Data shown section start

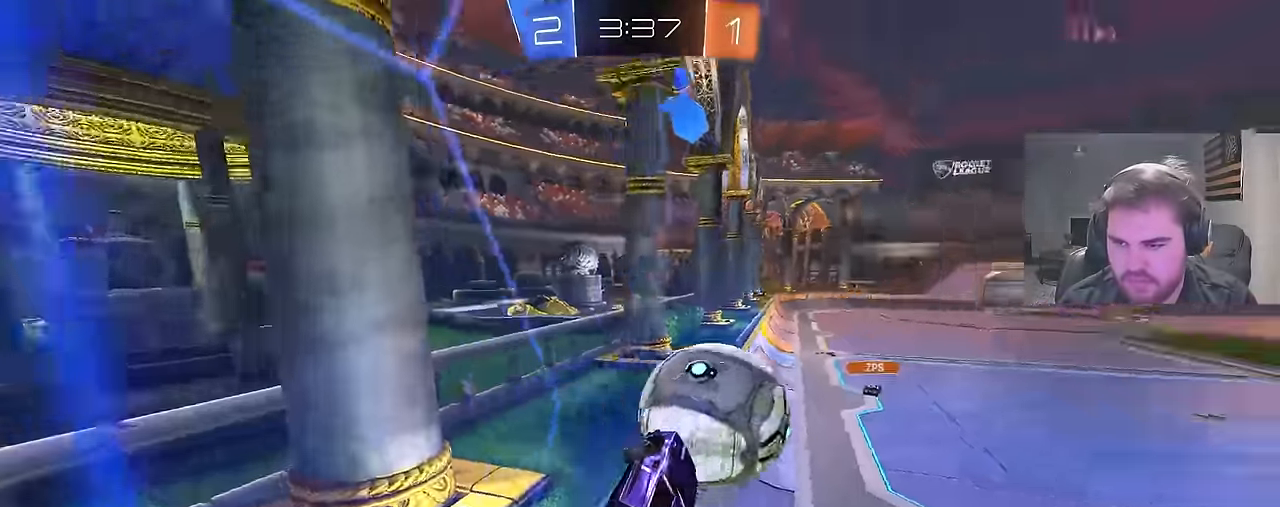
{"buttons": ["R2"], "left_stick": "center", "right_stick": "center", "events": [[200, "left_stick", "up"], [300, "left_stick", "center"]]}
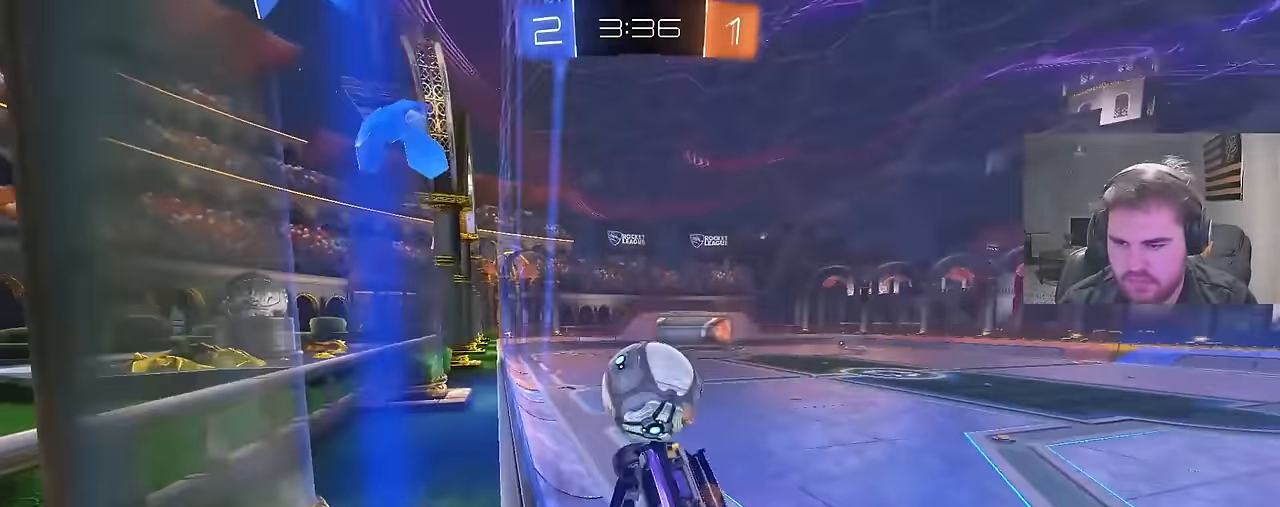
{"buttons": ["L1", "R2"], "left_stick": "down-left", "right_stick": "center", "events": [[150, "left_stick", "left"], [300, "left_stick", "center"], [333, "CROSS", "down"], [400, "left_stick", "down-left"], [433, "L1", "down"], [500, "CROSS", "up"]]}
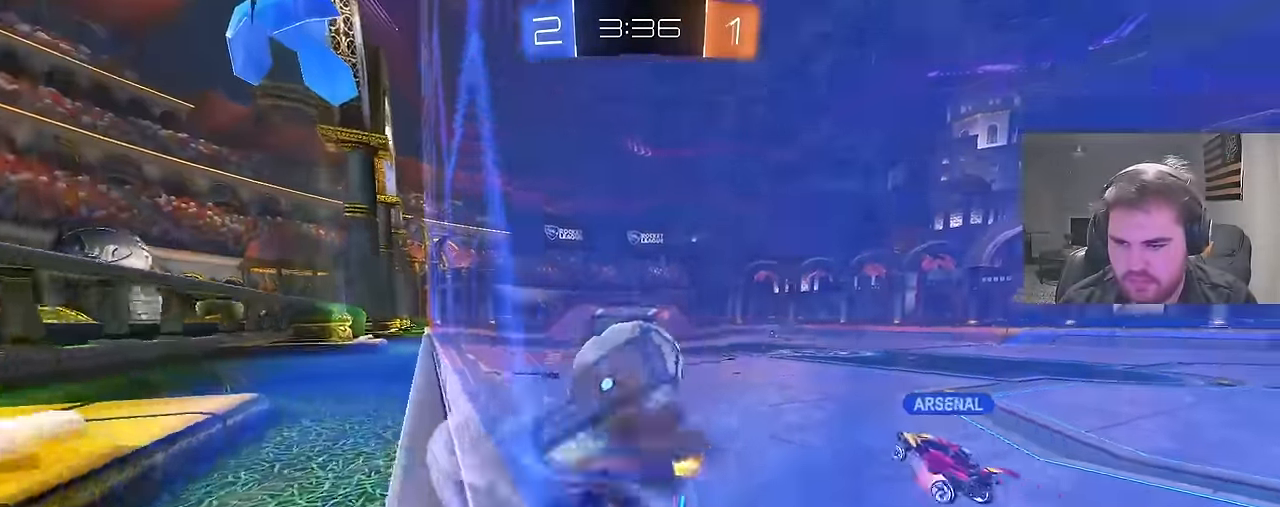
{"buttons": ["R2"], "left_stick": "right", "right_stick": "center", "events": [[167, "L1", "up"], [250, "left_stick", "up"], [317, "CROSS", "down"], [467, "CROSS", "up"], [467, "left_stick", "right"]]}
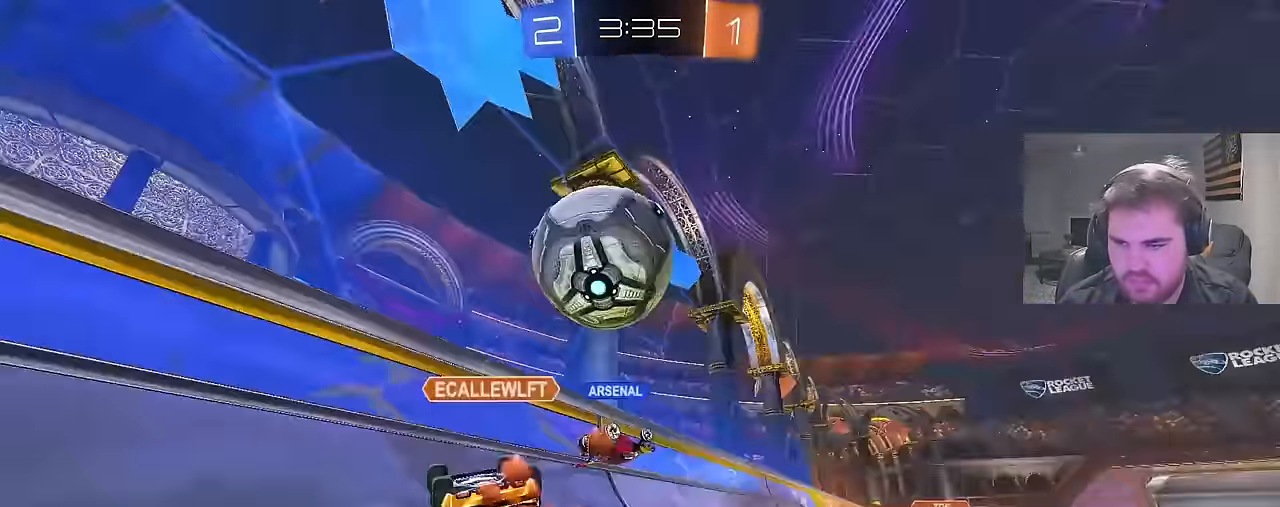
{"buttons": [], "left_stick": "left", "right_stick": "center", "events": [[133, "left_stick", "center"], [200, "R2", "up"], [217, "L2", "down"], [250, "left_stick", "up"], [333, "left_stick", "center"], [400, "L2", "up"], [400, "left_stick", "left"], [417, "TRIANGLE", "down"], [484, "TRIANGLE", "up"]]}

Data shown section end

(Task details): Without including any picture, write out the material above exactly.

(Written answer):
{"buttons": ["R2"], "left_stick": "center", "right_stick": "center", "events": [[200, "left_stick", "up"], [300, "left_stick", "center"]]}
{"buttons": ["L1", "R2"], "left_stick": "down-left", "right_stick": "center", "events": [[150, "left_stick", "left"], [300, "left_stick", "center"], [333, "CROSS", "down"], [400, "left_stick", "down-left"], [433, "L1", "down"], [500, "CROSS", "up"]]}
{"buttons": ["R2"], "left_stick": "right", "right_stick": "center", "events": [[167, "L1", "up"], [250, "left_stick", "up"], [317, "CROSS", "down"], [467, "CROSS", "up"], [467, "left_stick", "right"]]}
{"buttons": [], "left_stick": "left", "right_stick": "center", "events": [[133, "left_stick", "center"], [200, "R2", "up"], [217, "L2", "down"], [250, "left_stick", "up"], [333, "left_stick", "center"], [400, "L2", "up"], [400, "left_stick", "left"], [417, "TRIANGLE", "down"], [484, "TRIANGLE", "up"]]}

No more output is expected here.